** Work task **
A single number is the answer: how many lines of the entries contain the word "задержание"?

** Input for this task **

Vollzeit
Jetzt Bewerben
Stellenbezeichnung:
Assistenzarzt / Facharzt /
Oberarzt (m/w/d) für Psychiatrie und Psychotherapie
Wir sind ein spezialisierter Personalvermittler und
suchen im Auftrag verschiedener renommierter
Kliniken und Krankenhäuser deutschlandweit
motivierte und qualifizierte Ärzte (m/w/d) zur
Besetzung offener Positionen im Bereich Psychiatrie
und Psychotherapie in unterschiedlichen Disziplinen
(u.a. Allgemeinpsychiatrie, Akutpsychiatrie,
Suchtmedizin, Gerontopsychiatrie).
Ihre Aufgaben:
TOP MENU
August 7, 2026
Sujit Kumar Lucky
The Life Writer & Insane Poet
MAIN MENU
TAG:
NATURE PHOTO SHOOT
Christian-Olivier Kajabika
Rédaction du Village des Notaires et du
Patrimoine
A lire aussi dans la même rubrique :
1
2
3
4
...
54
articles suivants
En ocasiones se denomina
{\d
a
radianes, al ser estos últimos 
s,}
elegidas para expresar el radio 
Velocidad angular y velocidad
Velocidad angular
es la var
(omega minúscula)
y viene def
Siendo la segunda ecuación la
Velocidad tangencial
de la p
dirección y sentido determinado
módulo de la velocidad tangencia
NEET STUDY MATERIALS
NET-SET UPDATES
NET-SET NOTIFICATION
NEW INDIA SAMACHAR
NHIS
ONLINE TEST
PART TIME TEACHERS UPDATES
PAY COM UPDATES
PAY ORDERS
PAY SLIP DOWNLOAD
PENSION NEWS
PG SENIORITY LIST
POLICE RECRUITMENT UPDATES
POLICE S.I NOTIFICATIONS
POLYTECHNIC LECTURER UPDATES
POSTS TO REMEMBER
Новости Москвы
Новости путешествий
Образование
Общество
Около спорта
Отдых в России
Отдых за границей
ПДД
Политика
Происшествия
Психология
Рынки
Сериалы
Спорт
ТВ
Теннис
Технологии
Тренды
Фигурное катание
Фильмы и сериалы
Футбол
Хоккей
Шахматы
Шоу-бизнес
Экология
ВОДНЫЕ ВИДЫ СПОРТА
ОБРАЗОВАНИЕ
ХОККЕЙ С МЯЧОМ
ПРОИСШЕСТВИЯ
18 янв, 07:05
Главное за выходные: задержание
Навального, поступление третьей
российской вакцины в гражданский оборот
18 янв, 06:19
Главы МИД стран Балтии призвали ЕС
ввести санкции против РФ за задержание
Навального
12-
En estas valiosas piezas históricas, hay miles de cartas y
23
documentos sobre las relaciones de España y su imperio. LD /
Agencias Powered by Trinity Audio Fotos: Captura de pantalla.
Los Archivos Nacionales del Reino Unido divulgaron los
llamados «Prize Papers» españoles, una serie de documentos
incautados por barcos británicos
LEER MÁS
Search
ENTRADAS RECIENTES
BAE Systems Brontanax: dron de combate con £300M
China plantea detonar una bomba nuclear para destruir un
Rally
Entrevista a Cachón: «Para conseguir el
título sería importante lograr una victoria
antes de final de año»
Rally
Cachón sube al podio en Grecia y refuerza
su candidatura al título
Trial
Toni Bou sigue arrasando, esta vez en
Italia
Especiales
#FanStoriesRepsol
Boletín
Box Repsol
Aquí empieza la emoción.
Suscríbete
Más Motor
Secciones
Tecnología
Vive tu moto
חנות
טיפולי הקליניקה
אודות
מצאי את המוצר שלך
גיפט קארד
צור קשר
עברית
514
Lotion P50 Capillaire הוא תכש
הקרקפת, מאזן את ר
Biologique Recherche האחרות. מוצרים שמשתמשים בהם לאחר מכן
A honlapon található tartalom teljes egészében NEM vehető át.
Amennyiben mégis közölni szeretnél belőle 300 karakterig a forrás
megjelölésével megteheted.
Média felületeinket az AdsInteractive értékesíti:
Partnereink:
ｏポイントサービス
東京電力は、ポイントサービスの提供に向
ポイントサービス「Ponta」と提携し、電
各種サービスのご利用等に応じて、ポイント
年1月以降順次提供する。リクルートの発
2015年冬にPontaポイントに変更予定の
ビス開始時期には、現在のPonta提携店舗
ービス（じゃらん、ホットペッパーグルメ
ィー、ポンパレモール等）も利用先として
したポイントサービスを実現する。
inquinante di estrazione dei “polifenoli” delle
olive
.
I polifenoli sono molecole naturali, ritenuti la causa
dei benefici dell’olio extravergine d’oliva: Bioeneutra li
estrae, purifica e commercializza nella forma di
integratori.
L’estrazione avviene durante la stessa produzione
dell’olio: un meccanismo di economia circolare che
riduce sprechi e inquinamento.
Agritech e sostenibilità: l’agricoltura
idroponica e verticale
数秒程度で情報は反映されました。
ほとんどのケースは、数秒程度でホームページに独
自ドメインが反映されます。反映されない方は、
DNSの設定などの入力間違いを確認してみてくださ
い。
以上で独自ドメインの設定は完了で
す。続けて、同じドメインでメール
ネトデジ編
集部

** Written reply **
2